Hi, I'm riding an 06 (last generation) Orca. Just went to my LBS today, the owner is offering me a good deal to upgrade to the 08. He didn't have a bike for me to try, but he said the new model is stiffer at the bottom bracket and yet gives a better ride quality.

Has anyone ridden (or own) both last and new generation Orca? I would like your opinion as to whether you feel there is a big difference or improvement over the old model.

Thanks very much.


----------



## rollinrob (Dec 8, 2002)

I have had both. The 08 is much stiffer in the bottom bracket, and up front by the headtube. It is still very comfortable and if I were you I would buy the red one!


----------



## rhauft (Aug 8, 2006)

+1
I too have had both. Actually I've owned and raced an 04 (orange) 06 (blue) and now I have a white 07. All great bikes. The 07 is a next gen frame and is definitely a leap ahead of the previous model. IMHO it is the best frame of 2007.

Technonolgy marches on and the 2008's are here...
Best frame of 2008? Pinarello Prince, which I just recieved a couple of weeks ago.

Btw I just returned from a 15 day holiday in Spain, including 8 days training in the Basque Pyranees. I managed to get a 2.5 hour tour of the Orbea factory in Mallabia. Pix to come soon. Also took in the last 4 stages of La Vuelta. Pix to follow.


----------



## xcool (Oct 9, 2005)

*Thanks for the reply*

Thanks for the reply. It's very helpful. Please do post the pictures.


----------



## Big Jim Mac (Jun 28, 2007)

rhauft said:


> +1
> I too have had both. Actually I've owned and raced an 04 (orange) 06 (blue) and now I have a white 07. All great bikes. The 07 is a next gen frame and is definitely a leap ahead of the previous model. IMHO it is the best frame of 2007.
> 
> Technonolgy marches on and the 2008's are here...
> ...


Got to agree on that Prince, that's some bike. Almost too over the top for me though. How does it compare to your Orbea? That Spain trip sounds like fun, my bike has been bugging me to do that too. Did you do a tour or were you riding on your own? Let's see those pics...


----------



## rhauft (Aug 8, 2006)

Big Jim Mac said:


> Got to agree on that Prince, that's some bike. Almost too over the top for me though. How does it compare to your Orbea? That Spain trip sounds like fun, my bike has been bugging me to do that too. Did you do a tour or were you riding on your own? Let's see those pics...

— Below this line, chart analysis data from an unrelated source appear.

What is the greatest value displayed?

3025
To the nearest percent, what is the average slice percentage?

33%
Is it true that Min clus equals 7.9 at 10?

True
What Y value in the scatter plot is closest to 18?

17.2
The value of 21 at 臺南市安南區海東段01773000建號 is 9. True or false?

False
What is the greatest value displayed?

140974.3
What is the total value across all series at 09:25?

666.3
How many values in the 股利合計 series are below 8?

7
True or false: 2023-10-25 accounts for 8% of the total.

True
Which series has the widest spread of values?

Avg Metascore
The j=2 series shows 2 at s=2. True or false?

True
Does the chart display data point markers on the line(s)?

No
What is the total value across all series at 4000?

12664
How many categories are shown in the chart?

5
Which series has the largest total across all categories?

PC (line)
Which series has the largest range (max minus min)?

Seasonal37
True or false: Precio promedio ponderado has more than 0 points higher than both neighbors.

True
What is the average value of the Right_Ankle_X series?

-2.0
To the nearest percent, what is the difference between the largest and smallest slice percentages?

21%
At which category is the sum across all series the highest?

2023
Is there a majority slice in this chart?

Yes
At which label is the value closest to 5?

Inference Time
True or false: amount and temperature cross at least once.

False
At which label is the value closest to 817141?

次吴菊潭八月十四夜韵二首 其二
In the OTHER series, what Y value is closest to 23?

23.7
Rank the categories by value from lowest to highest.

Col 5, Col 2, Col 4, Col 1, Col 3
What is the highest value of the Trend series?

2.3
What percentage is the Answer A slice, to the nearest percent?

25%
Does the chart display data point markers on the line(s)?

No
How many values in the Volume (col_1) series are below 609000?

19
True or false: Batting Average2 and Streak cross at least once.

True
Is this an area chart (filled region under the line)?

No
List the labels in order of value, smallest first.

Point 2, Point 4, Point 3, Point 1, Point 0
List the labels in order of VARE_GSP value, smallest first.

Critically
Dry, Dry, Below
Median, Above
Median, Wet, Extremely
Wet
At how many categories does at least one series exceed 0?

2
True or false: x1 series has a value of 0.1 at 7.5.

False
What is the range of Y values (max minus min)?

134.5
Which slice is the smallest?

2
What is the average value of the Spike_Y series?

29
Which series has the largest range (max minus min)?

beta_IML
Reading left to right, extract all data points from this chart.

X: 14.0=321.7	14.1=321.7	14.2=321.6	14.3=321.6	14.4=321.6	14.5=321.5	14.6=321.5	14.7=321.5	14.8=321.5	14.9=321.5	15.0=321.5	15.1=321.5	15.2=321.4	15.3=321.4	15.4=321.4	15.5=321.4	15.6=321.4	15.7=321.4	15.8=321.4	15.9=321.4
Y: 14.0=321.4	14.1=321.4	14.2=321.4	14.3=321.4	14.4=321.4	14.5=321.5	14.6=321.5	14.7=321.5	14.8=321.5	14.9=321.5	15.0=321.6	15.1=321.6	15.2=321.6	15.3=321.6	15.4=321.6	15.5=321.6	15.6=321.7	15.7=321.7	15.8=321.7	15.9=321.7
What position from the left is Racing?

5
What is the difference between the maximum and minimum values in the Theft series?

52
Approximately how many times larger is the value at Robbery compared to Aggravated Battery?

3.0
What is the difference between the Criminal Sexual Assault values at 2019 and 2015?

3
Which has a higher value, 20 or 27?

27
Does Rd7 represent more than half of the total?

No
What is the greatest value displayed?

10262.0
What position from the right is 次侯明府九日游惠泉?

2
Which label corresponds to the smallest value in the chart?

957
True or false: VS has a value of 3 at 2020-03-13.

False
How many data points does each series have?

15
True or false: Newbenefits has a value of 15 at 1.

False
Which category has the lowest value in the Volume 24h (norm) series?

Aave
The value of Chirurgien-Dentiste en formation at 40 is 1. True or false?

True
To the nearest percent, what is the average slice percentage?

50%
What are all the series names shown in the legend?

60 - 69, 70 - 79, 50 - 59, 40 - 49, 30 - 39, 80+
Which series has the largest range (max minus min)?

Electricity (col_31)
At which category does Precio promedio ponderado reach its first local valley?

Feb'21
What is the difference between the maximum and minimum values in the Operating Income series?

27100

I am a self proffessed bike s!ut. I've owned some of the finest engineered rigs in the world including custom Serotta's, custom Pinarello's, custom Isentraut's, Rex's, Cinelli's etc. The 07 Orca is the best bike I've ever owned. It does everything better and at 14 lbs (57cm) it is a world standard bike. *It is the industry standard *

Having said all that, the new Prince takes it to the next level again with no vices or comprimises. The Prince reigns supreme as the new world standard for 2008. Until the next best thing arrives that is


----------